======== Reading passage ========
The "webmaster" disallowed all ROBOTS to fight spam! Help!!
-
One of the companies I do work for has a magento site. I am simply the SEO guy and they work the website through some developers who hold access to their systems VERY tightly. Using Google Webmaster Tools I saw that the robots.txt file was blocking ALL robots.
I immediately e-mailed out and received a long reply about foreign robots and scrappers slowing down the website. They told me I would have to provide a list of only the good robots to allow in robots.txt.
Please correct me if I'm wrong.. but isn't Robots.txt optional?? Won't a bad scrapper or bot still bog down the site? Shouldn't that be handled in httaccess or something different?
I'm not new to SEO but I'm sure some of you who have been around longer have run into something like this and could provide some suggestions or resources I could use to plead my case!
If I'm wrong.. please help me understand how we can meet both needs of allowing bots to visit the site but prevent the 'bad' ones. Their claim is the site is bombarded by tons and tons of bots that have slowed down performance.
Thanks in advance for your help!
-
Thanks for the suggestions!! I'll keep you updated.
-
You can get the list of good robots from the list at Robotstxt.org: http://www.robotstxt.org/db.html.
======== Data provided ========
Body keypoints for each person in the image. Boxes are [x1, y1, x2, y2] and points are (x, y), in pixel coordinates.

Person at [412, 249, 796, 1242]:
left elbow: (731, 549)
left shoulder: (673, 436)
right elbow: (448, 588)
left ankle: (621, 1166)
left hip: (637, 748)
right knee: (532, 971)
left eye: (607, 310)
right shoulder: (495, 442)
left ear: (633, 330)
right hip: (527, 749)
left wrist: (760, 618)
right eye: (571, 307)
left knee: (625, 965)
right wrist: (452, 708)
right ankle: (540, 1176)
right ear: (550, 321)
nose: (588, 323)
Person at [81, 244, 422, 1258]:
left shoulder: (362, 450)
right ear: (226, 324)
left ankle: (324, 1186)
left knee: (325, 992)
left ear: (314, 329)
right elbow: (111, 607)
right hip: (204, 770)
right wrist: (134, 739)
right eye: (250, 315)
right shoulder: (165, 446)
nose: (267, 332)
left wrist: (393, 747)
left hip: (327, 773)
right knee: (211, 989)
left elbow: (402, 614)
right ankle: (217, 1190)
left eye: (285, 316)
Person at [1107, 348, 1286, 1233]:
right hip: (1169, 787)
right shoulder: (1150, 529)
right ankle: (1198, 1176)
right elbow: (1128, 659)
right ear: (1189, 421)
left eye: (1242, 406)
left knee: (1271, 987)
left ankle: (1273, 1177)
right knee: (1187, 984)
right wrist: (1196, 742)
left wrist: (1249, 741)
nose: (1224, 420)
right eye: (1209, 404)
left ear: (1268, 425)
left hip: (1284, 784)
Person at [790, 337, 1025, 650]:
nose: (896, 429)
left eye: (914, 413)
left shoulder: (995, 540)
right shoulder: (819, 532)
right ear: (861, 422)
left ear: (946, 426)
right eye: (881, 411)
========
- Work instruction -
Reproduce the forum thread about the blocked robots.txt file in full, word for word. The items above play no part in this exercise.

- Written answer -
The "webmaster" disallowed all ROBOTS to fight spam! Help!!
-
One of the companies I do work for has a magento site. I am simply the SEO guy and they work the website through some developers who hold access to their systems VERY tightly. Using Google Webmaster Tools I saw that the robots.txt file was blocking ALL robots.
I immediately e-mailed out and received a long reply about foreign robots and scrappers slowing down the website. They told me I would have to provide a list of only the good robots to allow in robots.txt.
Please correct me if I'm wrong.. but isn't Robots.txt optional?? Won't a bad scrapper or bot still bog down the site? Shouldn't that be handled in httaccess or something different?
I'm not new to SEO but I'm sure some of you who have been around longer have run into something like this and could provide some suggestions or resources I could use to plead my case!
If I'm wrong.. please help me understand how we can meet both needs of allowing bots to visit the site but prevent the 'bad' ones. Their claim is the site is bombarded by tons and tons of bots that have slowed down performance.
Thanks in advance for your help!
-
Thanks for the suggestions!! I'll keep you updated.
-
You can get the list of good robots from the list at Robotstxt.org: http://www.robotstxt.org/db.html.